▶ [Work item]
Scan the entries for "center". Every line that holds it is to be copied.

▶ [Data for the task]
::::::::
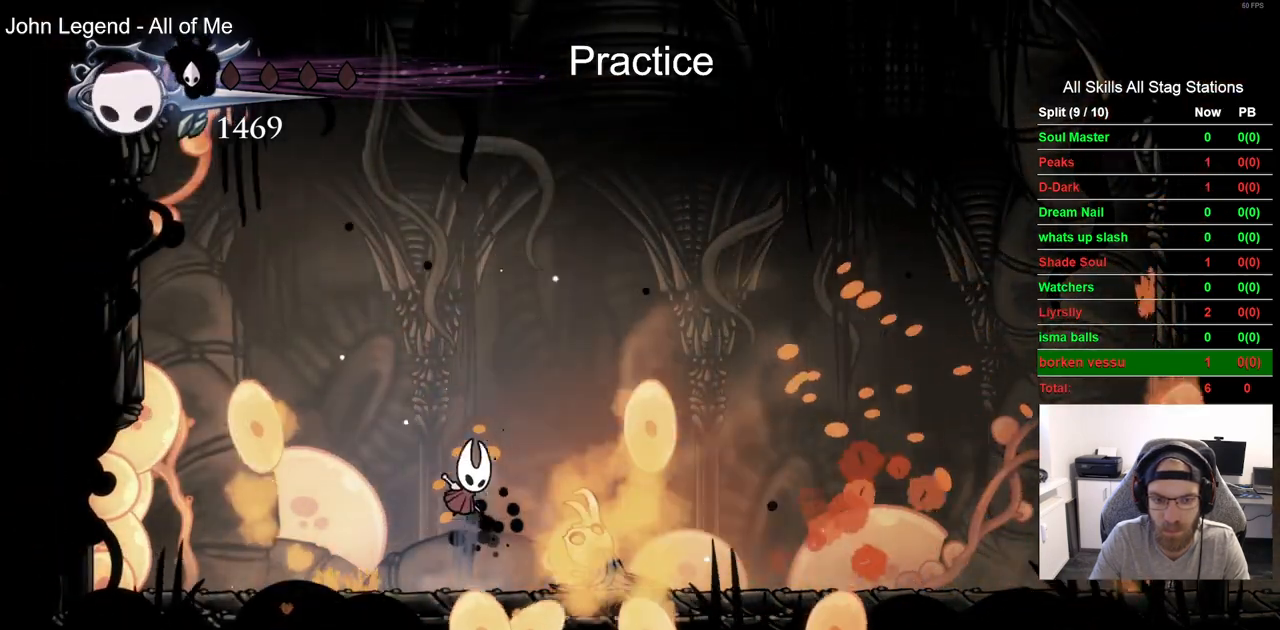
Gameplay with a controller (PlayStation layout); each line is a JSON object with the inputs held at the frame after it (dt_ms = milliseconds from this image to that frame). "events" lists button and stick changes between this image and that frame as [ms after this image, input, new state], when the widget could be followed in between.
{"dt_ms": 1000, "buttons": [], "left_stick": "center", "right_stick": "center"}
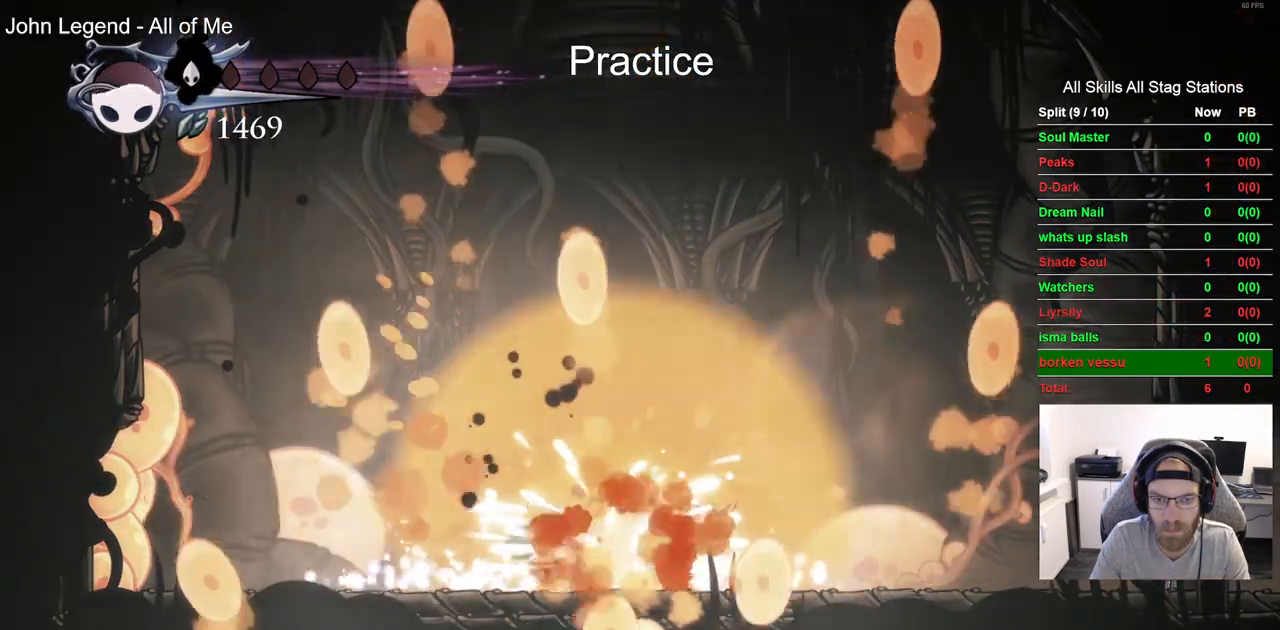
{"dt_ms": 500, "buttons": [], "left_stick": "center", "right_stick": "center", "events": [[33, "DPAD_LEFT", "down"], [233, "DPAD_LEFT", "up"], [250, "CROSS", "down"], [500, "CROSS", "up"]]}
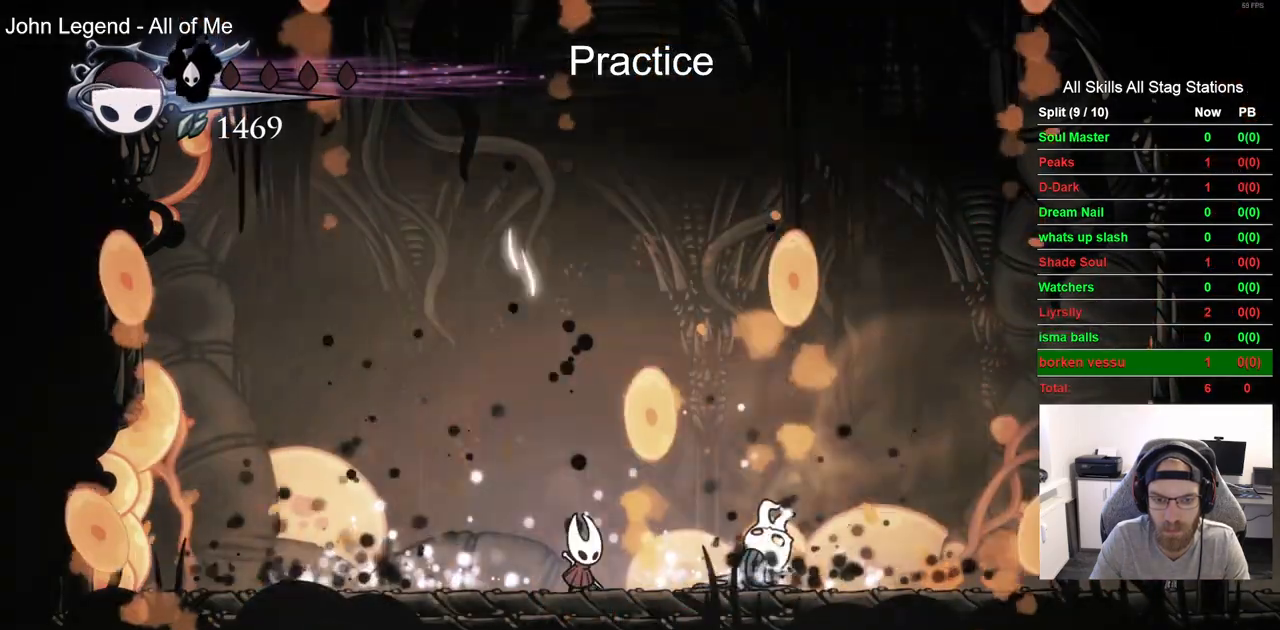
{"dt_ms": 500, "buttons": ["DPAD_RIGHT"], "left_stick": "center", "right_stick": "center", "events": [[150, "CROSS", "down"], [200, "DPAD_RIGHT", "down"], [350, "CROSS", "up"]]}
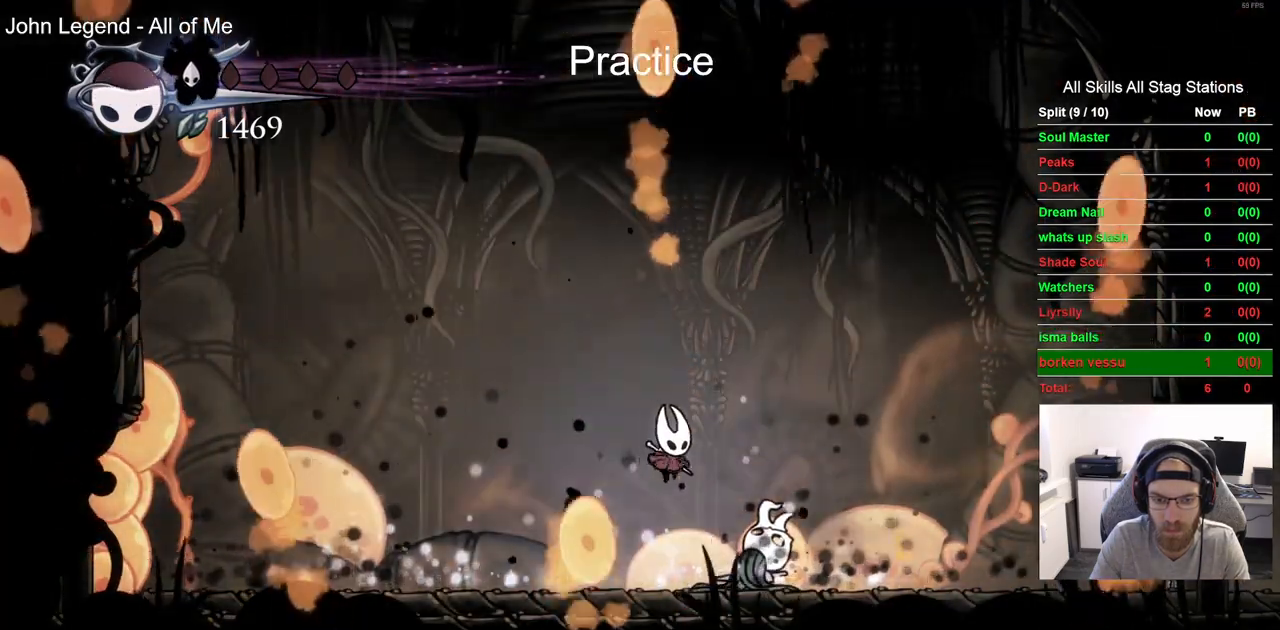
{"dt_ms": 500, "buttons": ["DPAD_RIGHT"], "left_stick": "center", "right_stick": "center", "events": [[83, "SQUARE", "down"], [200, "SQUARE", "up"]]}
::::::::
▶ [Your response]
{"dt_ms": 1000, "buttons": [], "left_stick": "center", "right_stick": "center"}
{"dt_ms": 500, "buttons": [], "left_stick": "center", "right_stick": "center", "events": [[33, "DPAD_LEFT", "down"], [233, "DPAD_LEFT", "up"], [250, "CROSS", "down"], [500, "CROSS", "up"]]}
{"dt_ms": 500, "buttons": ["DPAD_RIGHT"], "left_stick": "center", "right_stick": "center", "events": [[150, "CROSS", "down"], [200, "DPAD_RIGHT", "down"], [350, "CROSS", "up"]]}
{"dt_ms": 500, "buttons": ["DPAD_RIGHT"], "left_stick": "center", "right_stick": "center", "events": [[83, "SQUARE", "down"], [200, "SQUARE", "up"]]}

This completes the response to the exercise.